**TEXT**
════════════════

Tag Archives: Breastfeeding

#reverb12 Day 29: Have you heard your word?

What word did you select to be your travelling companion in 2012? What gifts did this word bring?

The concept of choosing a word for the coming year is a new one for me, so I didn’t actively select one last year. However, had I chosen, it would without a doubt have been Mindful. I’ve done my best in 2012 to learn to be more mindful in every aspect of my life and I’ve learned so much along the way. I know that I’ve weathered a few storms a lot better than I would have done had I not embarked upon my quest to live a more mindful existance. It’s a lifelong journey and I look forward to honing my mindfulness skills in 2013. Certainly I now have a great many resources from which to draw inspiration and knowledge moving into the new year. Blogroll coming!

What word will you choose to guide you through 2013? What do you hope it will bring into your life?

Calm. Being a stay at home mum is a joy in so many, many ways, and I wouldn’t have it any other way. But it’s also bloody tough work – emotionally, mentally and right now 5 weeks post-caesar with a toddler to care for as well demand breastfeeding, physically. It’s 24/7. There is no let up. I have to stay calm in the face of it all, for the sake of me, my girls and my husband. I must remain smiling (albeit doubtless a bit maniacally at times) in the midst of the madness and remember that it will get easier. That way I’ll be sure to enjoy the precious moments, of which I know there will be many.

This post is part of #reverb12 hosted by Kat at I Saw You Dancing

#reverb12 Day 26: How will you make time?

How very apt that today’s #reverb12 prompt should be about making time! When both my children are sleeping, as they are now, I feel I have a modicum of control over things. The rest of the time, not so much! I am told that things will get easier, and I know it is true, but right now I’m in the thick of it with a toddler and a breastfeeding five week old. My time is not my own to prioritse beyond making sure I eat properly. Sleeping is rather outwith my powers as I grab what I can between night feeds. As for “sleep when the baby sleeps” during the day, well that’s all very well until you have more than one child – and a burning desire for a little bit of time to yourself when a small miracle happens and they are both asleep at the same time!

{24 hours later}

How do you intend to carve out more time for the things that are the most important to you in 2013?

1, Get up 30 minutes before husband leaves for work regardless of who else is asleep so I have time to shower, dress, put on a load of washing and eat some cereal, so I can start the day in a better frame of mind to PLAY! Because my children are what’s most important to me and they need me to play with them, not be a frazzled, distracted wreck first thing.

2, Start expressing in about 8 weeks so that husband can be left alone with the baby as well as Miss M and I can get out on my own now and then – primarily so I can start running again. It’s really important to me that I start running again – so very good for my mental health and also I really want to lose the baby weight and get myself back in shape. One of my 2013 goals is to take part in our local running festival in September, either 10k or half marathon, and serious training will be required.

════════════════

**RECORD EXCERPTS**
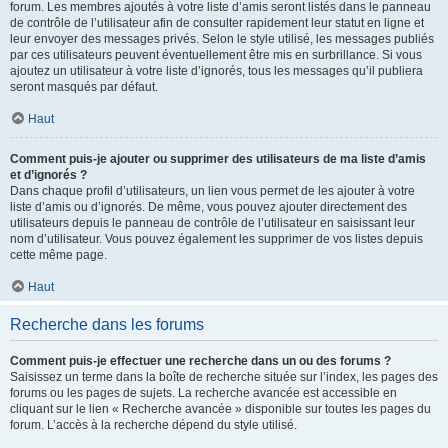
forum. Les membres ajoutés à votre liste d’amis seront listés dans le panneau
de contrôle de l’utilisateur afin de consulter rapidement leur statut en ligne et
leur envoyer des messages privés. Selon le style utilisé, les messages publiés
par ces utilisateurs peuvent éventuellement être mis en surbrillance. Si vous
ajoutez un utilisateur à votre liste d’ignorés, tous les messages qu’il publiera
seront masqués par défaut.
Haut
Comment puis-je ajouter ou supprimer des utilisateurs de ma liste d’amis
et d’ignorés ?
Dans chaque profil d’utilisateurs, un lien vous permet de les ajouter à votre
liste d’amis ou d’ignorés. De même, vous pouvez ajouter directement des
utilisateurs depuis le panneau de contrôle de l’utilisateur en saisissant leur
nom d’utilisateur. Vous pouvez également les supprimer de vos listes depuis
cette même page.
Haut
Recherche dans les forums
Comment puis-je effectuer une recherche dans un ou des forums ?
Saisissez un terme dans la boîte de recherche située sur l’index, les pages des
forums ou les pages de sujets. La recherche avancée est accessible en
cliquant sur le lien « Recherche avancée » disponible sur toutes les pages du
forum. L’accès à la recherche dépend du style utilisé.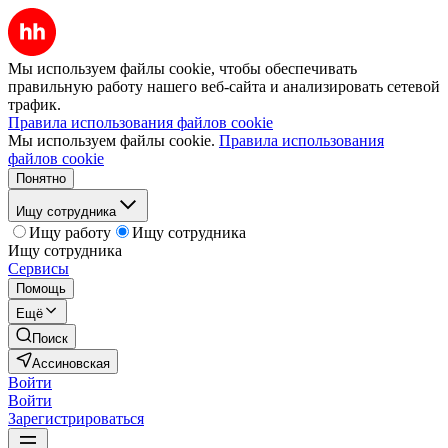
Мы используем файлы cookie, чтобы обеспечивать
правильную работу нашего веб-сайта и анализировать сетевой
трафик.
Правила использования файлов cookie
Мы используем файлы cookie.
Правила использования
файлов cookie
Понятно
Ищу сотрудника
Ищу работу
Ищу сотрудника
Ищу сотрудника
Сервисы
Помощь
Ещё
Поиск
Ассиновская
Войти
Войти
Зарегистрироваться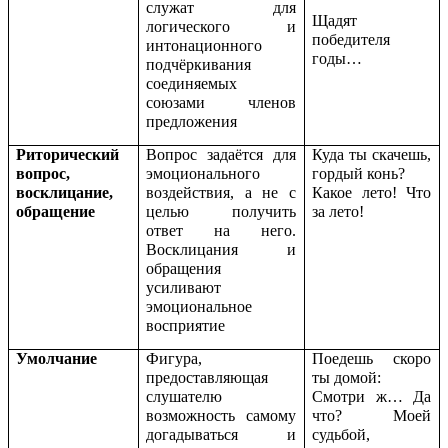
служат для
Щадят
логического и
победителя
интонационного
годы…
подчёркивания
соединяемых
союзами членов
предложения
Риторический
Вопрос задаётся для
Куда ты скачешь,
вопрос,
эмоционального
гордый конь?
восклицание,
воздействия, а не с
Какое лето! Что
обращение
целью получить
за лето!
ответ на него.
Восклицания и
обращения
усиливают
эмоциональное
восприятие
Умолчание
Фигура,
Поедешь скоро
предоставляющая
ты домой:
слушателю
Смотри ж… Да
возможность самому
что? Моей
догадываться и
судьбой,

════════════════

**PROBLEMS AND TASKS**
1/ In the #reverb12 blog posts, what word does the writer choose to guide them through 2013?
2/ According to the #reverb12 blog posts, why does the writer plan to get up 30 minutes before the husband leaves for work?
3/ Rewrite the paragraph in the #reverb12 blog posts that begins "2, Start expressing in about 8 weeks" as a short bulleted list, keeping its main facts.
The entries above have no connection to the #reverb12 blog posts.

**PER-TASK ANSWERS**
1/ Calm.

2/ The extra time lets the writer shower, dress, put on a load of washing and eat some cereal, so the day starts in a better frame of mind to play. The children are what matter most to the writer, and they need a parent who plays with them rather than a frazzled, distracted wreck first thing.

3/
- Start expressing in about 8 weeks so the husband can be left alone with the baby as well as Miss M.
- This lets the writer go out alone now and then, mainly to start running again.
- Running matters to the writer because it helps mental health, would help lose the baby weight and would get the writer back in shape.
- A 2013 goal is to take part in the local running festival in September, in either the 10k or the half marathon, which will require serious training.